## Task directions
The entries that follow should be duplicated in full, without a single alteration.

## Material for the task
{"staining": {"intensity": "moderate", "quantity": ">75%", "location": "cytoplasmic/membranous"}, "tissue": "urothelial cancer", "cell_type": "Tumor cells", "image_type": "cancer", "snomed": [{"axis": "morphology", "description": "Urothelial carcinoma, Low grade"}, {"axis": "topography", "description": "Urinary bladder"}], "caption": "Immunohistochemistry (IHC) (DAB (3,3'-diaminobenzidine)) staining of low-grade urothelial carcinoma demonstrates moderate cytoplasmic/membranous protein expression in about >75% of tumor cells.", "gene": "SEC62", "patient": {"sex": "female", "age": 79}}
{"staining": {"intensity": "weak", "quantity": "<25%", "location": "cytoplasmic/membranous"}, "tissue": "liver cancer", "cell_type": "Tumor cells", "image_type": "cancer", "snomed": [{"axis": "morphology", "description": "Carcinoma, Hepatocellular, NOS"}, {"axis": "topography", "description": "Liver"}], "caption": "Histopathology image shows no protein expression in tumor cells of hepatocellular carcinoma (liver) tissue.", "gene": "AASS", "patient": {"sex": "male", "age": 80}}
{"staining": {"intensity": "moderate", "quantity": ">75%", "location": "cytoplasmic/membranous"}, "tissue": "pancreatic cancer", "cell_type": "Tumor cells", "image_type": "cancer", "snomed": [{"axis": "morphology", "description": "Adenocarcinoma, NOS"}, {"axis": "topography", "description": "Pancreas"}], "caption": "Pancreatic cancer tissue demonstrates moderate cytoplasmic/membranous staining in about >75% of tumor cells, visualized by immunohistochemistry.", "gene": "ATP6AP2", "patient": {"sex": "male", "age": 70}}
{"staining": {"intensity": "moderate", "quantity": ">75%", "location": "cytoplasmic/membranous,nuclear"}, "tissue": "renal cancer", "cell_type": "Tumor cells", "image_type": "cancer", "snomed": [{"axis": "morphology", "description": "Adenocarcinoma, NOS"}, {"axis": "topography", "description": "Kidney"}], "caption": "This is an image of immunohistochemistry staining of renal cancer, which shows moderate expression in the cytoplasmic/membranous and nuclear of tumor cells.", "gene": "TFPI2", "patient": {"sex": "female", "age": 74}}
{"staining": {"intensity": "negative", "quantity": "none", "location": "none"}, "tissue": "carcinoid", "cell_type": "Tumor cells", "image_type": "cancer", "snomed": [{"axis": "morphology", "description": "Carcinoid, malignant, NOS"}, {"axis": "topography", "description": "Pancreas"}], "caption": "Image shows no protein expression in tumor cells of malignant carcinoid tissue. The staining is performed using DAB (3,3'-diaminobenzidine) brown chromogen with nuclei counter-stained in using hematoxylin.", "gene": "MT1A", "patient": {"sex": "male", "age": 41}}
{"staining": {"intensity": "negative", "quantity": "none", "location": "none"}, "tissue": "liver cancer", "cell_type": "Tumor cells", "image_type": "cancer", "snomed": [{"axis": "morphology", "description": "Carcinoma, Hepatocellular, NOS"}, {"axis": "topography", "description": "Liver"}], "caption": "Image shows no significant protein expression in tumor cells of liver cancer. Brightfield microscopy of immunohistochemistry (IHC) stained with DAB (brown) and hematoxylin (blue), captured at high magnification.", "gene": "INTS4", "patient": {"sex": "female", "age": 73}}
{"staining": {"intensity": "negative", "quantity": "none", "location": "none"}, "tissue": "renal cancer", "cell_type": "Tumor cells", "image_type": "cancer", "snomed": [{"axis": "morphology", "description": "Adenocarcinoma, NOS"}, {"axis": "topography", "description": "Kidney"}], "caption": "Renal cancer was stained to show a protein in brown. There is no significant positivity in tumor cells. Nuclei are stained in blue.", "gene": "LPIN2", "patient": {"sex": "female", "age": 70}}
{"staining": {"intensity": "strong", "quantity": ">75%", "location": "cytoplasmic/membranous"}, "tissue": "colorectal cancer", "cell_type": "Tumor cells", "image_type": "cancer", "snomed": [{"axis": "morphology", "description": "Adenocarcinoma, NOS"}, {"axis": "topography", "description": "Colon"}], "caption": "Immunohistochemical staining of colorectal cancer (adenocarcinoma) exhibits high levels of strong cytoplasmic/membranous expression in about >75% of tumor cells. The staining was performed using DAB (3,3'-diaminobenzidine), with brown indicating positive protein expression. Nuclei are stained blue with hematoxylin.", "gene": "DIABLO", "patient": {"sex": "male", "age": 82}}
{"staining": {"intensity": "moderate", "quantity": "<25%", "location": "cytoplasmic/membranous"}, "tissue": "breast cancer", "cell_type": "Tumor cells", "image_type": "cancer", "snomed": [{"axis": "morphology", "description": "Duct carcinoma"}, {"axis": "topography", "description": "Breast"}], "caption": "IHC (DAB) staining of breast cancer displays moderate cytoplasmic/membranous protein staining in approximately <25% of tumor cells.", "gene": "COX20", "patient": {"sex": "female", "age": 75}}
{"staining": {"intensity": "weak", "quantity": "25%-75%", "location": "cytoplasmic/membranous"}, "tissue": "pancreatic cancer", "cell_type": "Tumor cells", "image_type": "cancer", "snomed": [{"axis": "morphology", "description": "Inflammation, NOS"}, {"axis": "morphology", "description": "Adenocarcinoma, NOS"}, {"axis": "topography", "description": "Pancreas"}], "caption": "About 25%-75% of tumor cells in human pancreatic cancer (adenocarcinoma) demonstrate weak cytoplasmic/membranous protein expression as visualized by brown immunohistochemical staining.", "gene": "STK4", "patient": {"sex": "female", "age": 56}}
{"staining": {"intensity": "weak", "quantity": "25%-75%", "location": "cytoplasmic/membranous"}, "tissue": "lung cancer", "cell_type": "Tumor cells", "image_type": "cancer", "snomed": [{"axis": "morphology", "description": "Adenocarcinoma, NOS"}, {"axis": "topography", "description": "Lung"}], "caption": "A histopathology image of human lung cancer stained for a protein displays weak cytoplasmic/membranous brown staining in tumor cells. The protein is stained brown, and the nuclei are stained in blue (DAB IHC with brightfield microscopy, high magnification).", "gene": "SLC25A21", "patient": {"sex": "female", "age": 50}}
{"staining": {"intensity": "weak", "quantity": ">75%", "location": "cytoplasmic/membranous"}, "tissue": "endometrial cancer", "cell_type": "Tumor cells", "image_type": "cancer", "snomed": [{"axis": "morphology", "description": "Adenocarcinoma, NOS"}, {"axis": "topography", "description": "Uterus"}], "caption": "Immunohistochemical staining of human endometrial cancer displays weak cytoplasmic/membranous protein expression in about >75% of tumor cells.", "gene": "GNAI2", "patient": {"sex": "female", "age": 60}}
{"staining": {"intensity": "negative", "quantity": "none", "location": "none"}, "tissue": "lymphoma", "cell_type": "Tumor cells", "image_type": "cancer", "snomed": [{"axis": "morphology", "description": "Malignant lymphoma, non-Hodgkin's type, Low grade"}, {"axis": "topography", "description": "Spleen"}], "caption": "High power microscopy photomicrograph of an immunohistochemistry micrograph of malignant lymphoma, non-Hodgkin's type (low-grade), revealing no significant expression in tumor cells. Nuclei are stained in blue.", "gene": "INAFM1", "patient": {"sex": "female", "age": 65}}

## Answer box
{"staining": {"intensity": "moderate", "quantity": ">75%", "location": "cytoplasmic/membranous"}, "tissue": "urothelial cancer", "cell_type": "Tumor cells", "image_type": "cancer", "snomed": [{"axis": "morphology", "description": "Urothelial carcinoma, Low grade"}, {"axis": "topography", "description": "Urinary bladder"}], "caption": "Immunohistochemistry (IHC) (DAB (3,3'-diaminobenzidine)) staining of low-grade urothelial carcinoma demonstrates moderate cytoplasmic/membranous protein expression in about >75% of tumor cells.", "gene": "SEC62", "patient": {"sex": "female", "age": 79}}
{"staining": {"intensity": "weak", "quantity": "<25%", "location": "cytoplasmic/membranous"}, "tissue": "liver cancer", "cell_type": "Tumor cells", "image_type": "cancer", "snomed": [{"axis": "morphology", "description": "Carcinoma, Hepatocellular, NOS"}, {"axis": "topography", "description": "Liver"}], "caption": "Histopathology image shows no protein expression in tumor cells of hepatocellular carcinoma (liver) tissue.", "gene": "AASS", "patient": {"sex": "male", "age": 80}}
{"staining": {"intensity": "moderate", "quantity": ">75%", "location": "cytoplasmic/membranous"}, "tissue": "pancreatic cancer", "cell_type": "Tumor cells", "image_type": "cancer", "snomed": [{"axis": "morphology", "description": "Adenocarcinoma, NOS"}, {"axis": "topography", "description": "Pancreas"}], "caption": "Pancreatic cancer tissue demonstrates moderate cytoplasmic/membranous staining in about >75% of tumor cells, visualized by immunohistochemistry.", "gene": "ATP6AP2", "patient": {"sex": "male", "age": 70}}
{"staining": {"intensity": "moderate", "quantity": ">75%", "location": "cytoplasmic/membranous,nuclear"}, "tissue": "renal cancer", "cell_type": "Tumor cells", "image_type": "cancer", "snomed": [{"axis": "morphology", "description": "Adenocarcinoma, NOS"}, {"axis": "topography", "description": "Kidney"}], "caption": "This is an image of immunohistochemistry staining of renal cancer, which shows moderate expression in the cytoplasmic/membranous and nuclear of tumor cells.", "gene": "TFPI2", "patient": {"sex": "female", "age": 74}}
{"staining": {"intensity": "negative", "quantity": "none", "location": "none"}, "tissue": "carcinoid", "cell_type": "Tumor cells", "image_type": "cancer", "snomed": [{"axis": "morphology", "description": "Carcinoid, malignant, NOS"}, {"axis": "topography", "description": "Pancreas"}], "caption": "Image shows no protein expression in tumor cells of malignant carcinoid tissue. The staining is performed using DAB (3,3'-diaminobenzidine) brown chromogen with nuclei counter-stained in using hematoxylin.", "gene": "MT1A", "patient": {"sex": "male", "age": 41}}
{"staining": {"intensity": "negative", "quantity": "none", "location": "none"}, "tissue": "liver cancer", "cell_type": "Tumor cells", "image_type": "cancer", "snomed": [{"axis": "morphology", "description": "Carcinoma, Hepatocellular, NOS"}, {"axis": "topography", "description": "Liver"}], "caption": "Image shows no significant protein expression in tumor cells of liver cancer. Brightfield microscopy of immunohistochemistry (IHC) stained with DAB (brown) and hematoxylin (blue), captured at high magnification.", "gene": "INTS4", "patient": {"sex": "female", "age": 73}}
{"staining": {"intensity": "negative", "quantity": "none", "location": "none"}, "tissue": "renal cancer", "cell_type": "Tumor cells", "image_type": "cancer", "snomed": [{"axis": "morphology", "description": "Adenocarcinoma, NOS"}, {"axis": "topography", "description": "Kidney"}], "caption": "Renal cancer was stained to show a protein in brown. There is no significant positivity in tumor cells. Nuclei are stained in blue.", "gene": "LPIN2", "patient": {"sex": "female", "age": 70}}
{"staining": {"intensity": "strong", "quantity": ">75%", "location": "cytoplasmic/membranous"}, "tissue": "colorectal cancer", "cell_type": "Tumor cells", "image_type": "cancer", "snomed": [{"axis": "morphology", "description": "Adenocarcinoma, NOS"}, {"axis": "topography", "description": "Colon"}], "caption": "Immunohistochemical staining of colorectal cancer (adenocarcinoma) exhibits high levels of strong cytoplasmic/membranous expression in about >75% of tumor cells. The staining was performed using DAB (3,3'-diaminobenzidine), with brown indicating positive protein expression. Nuclei are stained blue with hematoxylin.", "gene": "DIABLO", "patient": {"sex": "male", "age": 82}}
{"staining": {"intensity": "moderate", "quantity": "<25%", "location": "cytoplasmic/membranous"}, "tissue": "breast cancer", "cell_type": "Tumor cells", "image_type": "cancer", "snomed": [{"axis": "morphology", "description": "Duct carcinoma"}, {"axis": "topography", "description": "Breast"}], "caption": "IHC (DAB) staining of breast cancer displays moderate cytoplasmic/membranous protein staining in approximately <25% of tumor cells.", "gene": "COX20", "patient": {"sex": "female", "age": 75}}
{"staining": {"intensity": "weak", "quantity": "25%-75%", "location": "cytoplasmic/membranous"}, "tissue": "pancreatic cancer", "cell_type": "Tumor cells", "image_type": "cancer", "snomed": [{"axis": "morphology", "description": "Inflammation, NOS"}, {"axis": "morphology", "description": "Adenocarcinoma, NOS"}, {"axis": "topography", "description": "Pancreas"}], "caption": "About 25%-75% of tumor cells in human pancreatic cancer (adenocarcinoma) demonstrate weak cytoplasmic/membranous protein expression as visualized by brown immunohistochemical staining.", "gene": "STK4", "patient": {"sex": "female", "age": 56}}
{"staining": {"intensity": "weak", "quantity": "25%-75%", "location": "cytoplasmic/membranous"}, "tissue": "lung cancer", "cell_type": "Tumor cells", "image_type": "cancer", "snomed": [{"axis": "morphology", "description": "Adenocarcinoma, NOS"}, {"axis": "topography", "description": "Lung"}], "caption": "A histopathology image of human lung cancer stained for a protein displays weak cytoplasmic/membranous brown staining in tumor cells. The protein is stained brown, and the nuclei are stained in blue (DAB IHC with brightfield microscopy, high magnification).", "gene": "SLC25A21", "patient": {"sex": "female", "age": 50}}
{"staining": {"intensity": "weak", "quantity": ">75%", "location": "cytoplasmic/membranous"}, "tissue": "endometrial cancer", "cell_type": "Tumor cells", "image_type": "cancer", "snomed": [{"axis": "morphology", "description": "Adenocarcinoma, NOS"}, {"axis": "topography", "description": "Uterus"}], "caption": "Immunohistochemical staining of human endometrial cancer displays weak cytoplasmic/membranous protein expression in about >75% of tumor cells.", "gene": "GNAI2", "patient": {"sex": "female", "age": 60}}
{"staining": {"intensity": "negative", "quantity": "none", "location": "none"}, "tissue": "lymphoma", "cell_type": "Tumor cells", "image_type": "cancer", "snomed": [{"axis": "morphology", "description": "Malignant lymphoma, non-Hodgkin's type, Low grade"}, {"axis": "topography", "description": "Spleen"}], "caption": "High power microscopy photomicrograph of an immunohistochemistry micrograph of malignant lymphoma, non-Hodgkin's type (low-grade), revealing no significant expression in tumor cells. Nuclei are stained in blue.", "gene": "INAFM1", "patient": {"sex": "female", "age": 65}}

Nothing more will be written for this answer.